Apple TV Review
– Apps store that lets users download any app they want
– Hardware improvements and large amount of RAM
– Built-in Siri
– Optical output has been removed
– Doesn’t support 4k resolution
The first version of Apple TV was released on January 9, 2007. The device sold very well despite what many analytics predicted. Sales reached more than 6 million by the end of 2009 and it was very clear that customers enjoy this departure from a traditional, advertisement driven TV model.

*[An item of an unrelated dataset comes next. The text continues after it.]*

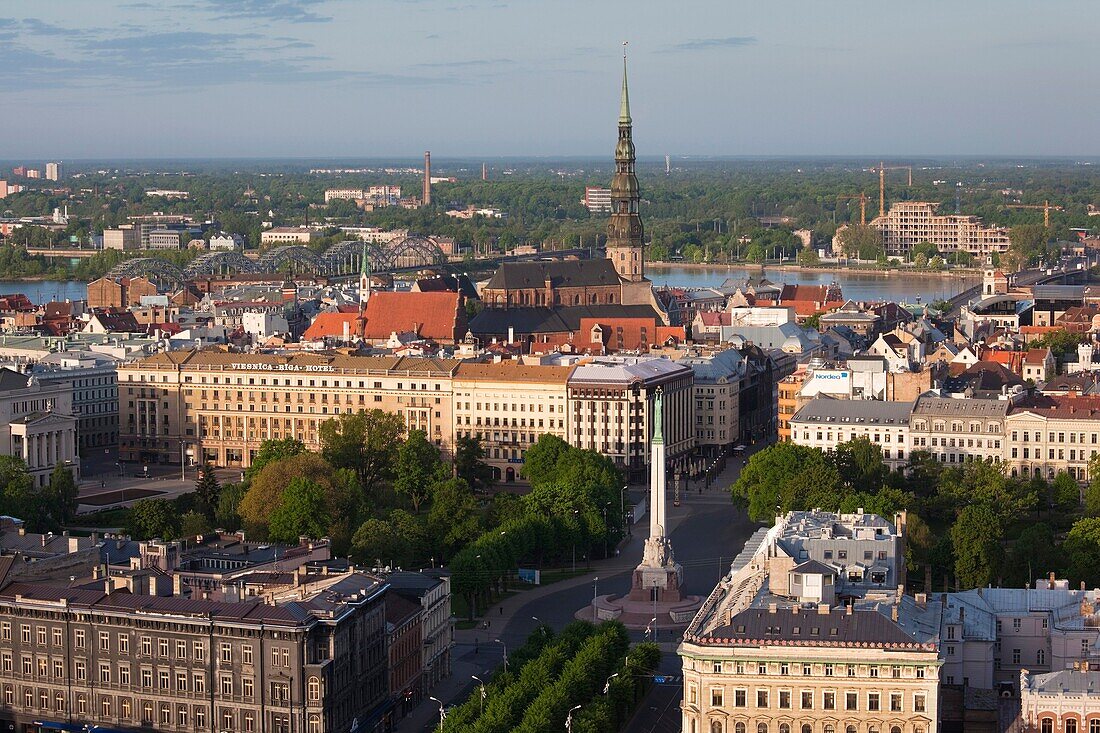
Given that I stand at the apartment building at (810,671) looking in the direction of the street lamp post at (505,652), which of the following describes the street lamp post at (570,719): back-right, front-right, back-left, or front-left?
front-left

Now, Apple is starting to ship the 4th generation of Apple TV and it includes many design changes, feature updates and a big promise to finally push this product from hobbyists to a more general audience. The biggest change in terms of software is the brand new operating system called tvOS. This system is not backwards compatible with previous generations of Apple TV. tvOS introduces an app store that finally allows developers to release their own apps and thus greatly extending usability and features of this product. Users who live outside the Unites States were up to now without any regional content, which will definitely change once developers are allowed to publish their own applications.
The popular voice assistant, Siri, is now also present on Apple TV. You can use it for all the standard things you are probably already used to doing, such as getting the latest weather information, asking about stock prices, controlling video and music playback, and others. The really interesting addition to Siri’s functionality is the ability to contextually rewind videos when you don’t understand what has been said. All you need to do is ask Siri something like “Siri, what did that woman say?” and Siri will automatically know who you are referring to.
Changes don’t end with just the software. The previous generation of Apple TV came with an A5 CPU and 512 MB of RAM, which are really not the greatest specifications, especially considering just how powerful even low-end smartphones have become. The 4th generation wants to fix this with a brand new A8 processor (the same CPU that can be found in iPhone 6) and surprisingly large 2 GB of RAM. The relatively large amount of RAM has been a real shock to many reviews and tech news journalists since Apple usually stays on the lower side when it comes to RAM. However, not all hardware changes are great. Apple has decided to remove the optical output that is regularly used to connect high-end Hi-Fi equipment. It has been replaced with a USB Type-C port that will probably be used for various accessories, like cameras and game controllers. It is also important to note that Apple TV supports only 720p and 1080p resolutions with native 4k support nowhere to be found. This is rather surprising given how widespread it is slowly becoming.
The exterior of the new Apple TV has seen only very small changes that won’t be noticed by most users. The device is slightly thicker and weighs 425g, which is 153g more than the third generation TV. What users will notice is the new remote. It now packs a touch screen, a gyroscope, and even an accelerometer. The connection is realized via Bluetooth and it will be used not only to control the TV itself but also for gaming.
The new Apple TV is without any doubt a move in the right direction. Allowing developers to take full advantage of its capable hardware will give users much more possibilities. The exclusion of optical output and 4k support is unfortunate, but it probably won’t affect most users.